PROVIDED TEXT:
※

The struggle between the people of Wakanda and that of a new underwater indigenous kingdom in Mexico, the Talokan, bothers, at first, for not focusing precisely on the common enemy: the colonizer. Over 2h40, the feature shows that dialogue and union between peoples who managed to get rid of colonization is the great strength. If vibranium is the superpower in the previous film, here it is accompanied by the need to sit next to those who are seen as enemies and talk, trim the differences and follow each one with their diversity, but with the same objective: to be free and powerful.
From the screens to real life, the film’s lesson is still a challenge for a people who were enslaved and carry the pain of the structural racism of the present. But as one of the characters says “only the most wounded people can be great leaders”. The plot also shows that to remain powerful, you will need healing and dialogue with the other, who until then is seen as a competitor of evil for occupying a similar space. In the Wakandas that form in Brazilian cities, where there are bubbles of blacks on the rise and occupying important spaces, we still need to overcome the single black syndrome and also stop blocking dialogue and union because of past problems. We have all been injured in some way and struggled to be in our positions. It is not up to us to reproduce the colonizer’s game of fighting each other. Is it very utopian to dream of an end to disagreements between black people and a collective construction?

※

(Stored data entries)
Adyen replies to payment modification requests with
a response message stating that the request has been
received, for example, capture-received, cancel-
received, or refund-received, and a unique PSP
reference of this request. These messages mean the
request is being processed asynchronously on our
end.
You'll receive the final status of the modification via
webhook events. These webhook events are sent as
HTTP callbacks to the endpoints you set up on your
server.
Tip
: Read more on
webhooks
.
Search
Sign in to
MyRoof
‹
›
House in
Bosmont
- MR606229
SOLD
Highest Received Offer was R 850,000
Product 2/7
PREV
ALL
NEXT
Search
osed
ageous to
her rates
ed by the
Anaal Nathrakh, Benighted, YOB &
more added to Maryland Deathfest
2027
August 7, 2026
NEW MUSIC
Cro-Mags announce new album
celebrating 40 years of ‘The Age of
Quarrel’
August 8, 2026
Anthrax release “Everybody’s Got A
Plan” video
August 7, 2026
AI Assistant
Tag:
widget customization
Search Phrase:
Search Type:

※

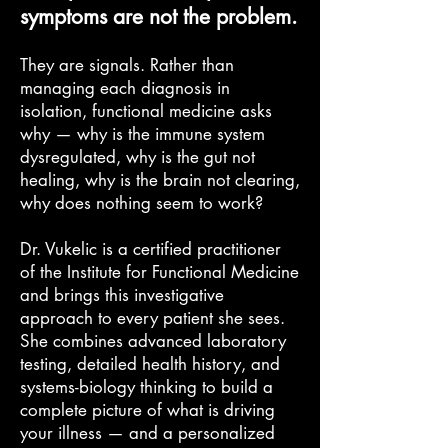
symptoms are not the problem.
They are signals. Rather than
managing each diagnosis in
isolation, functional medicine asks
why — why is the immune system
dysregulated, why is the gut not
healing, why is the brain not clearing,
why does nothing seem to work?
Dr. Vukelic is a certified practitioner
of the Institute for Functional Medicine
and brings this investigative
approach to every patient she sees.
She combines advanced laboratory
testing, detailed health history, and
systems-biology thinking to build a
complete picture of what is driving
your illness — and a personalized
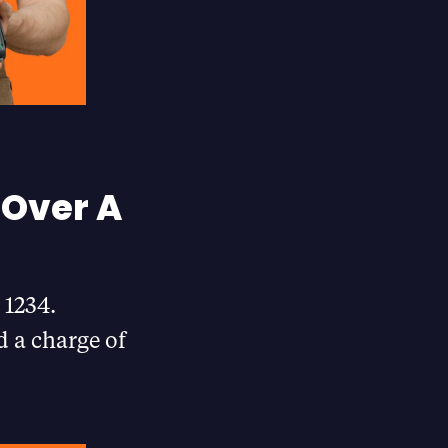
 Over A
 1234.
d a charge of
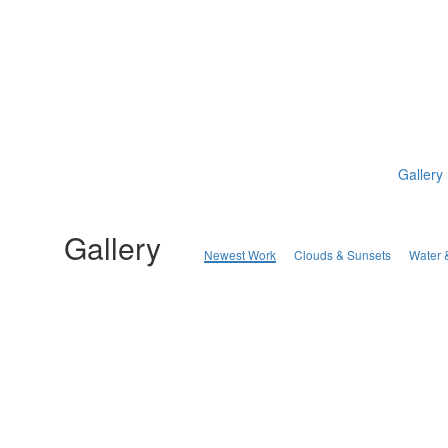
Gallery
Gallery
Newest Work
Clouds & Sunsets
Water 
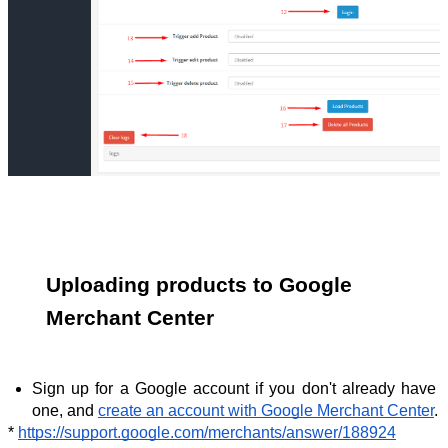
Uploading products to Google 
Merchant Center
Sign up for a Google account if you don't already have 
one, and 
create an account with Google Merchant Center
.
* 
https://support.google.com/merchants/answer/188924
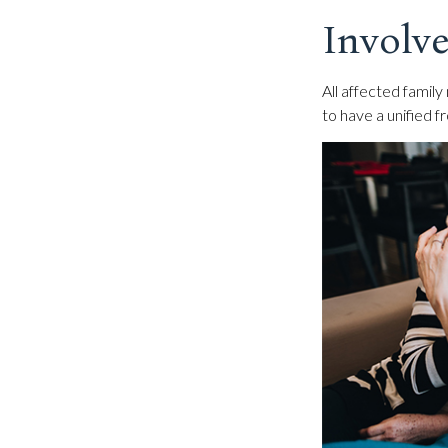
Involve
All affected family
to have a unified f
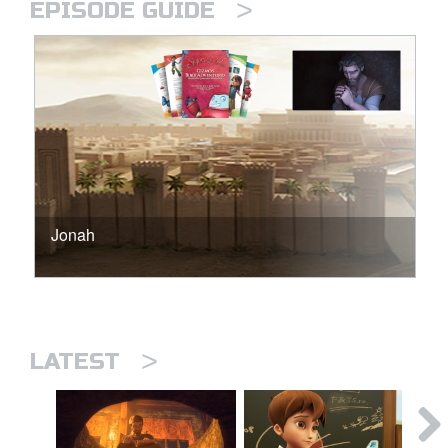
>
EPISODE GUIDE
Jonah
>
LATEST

※

TO-DO ITEM: Write out again the part of the Wakanda film review that opens with the words containing "The struggle between" and closes with "free and powerful.", substituting "film" for "feature".

ANSWER TO THE EXERCISE:
The struggle between the people of Wakanda and that of a new underwater indigenous kingdom in Mexico, the Talokan, bothers, at first, for not focusing precisely on the common enemy: the colonizer. Over 2h40, the film shows that dialogue and union between peoples who managed to get rid of colonization is the great strength. If vibranium is the superpower in the previous film, here it is accompanied by the need to sit next to those who are seen as enemies and talk, trim the differences and follow each one with their diversity, but with the same objective: to be free and powerful.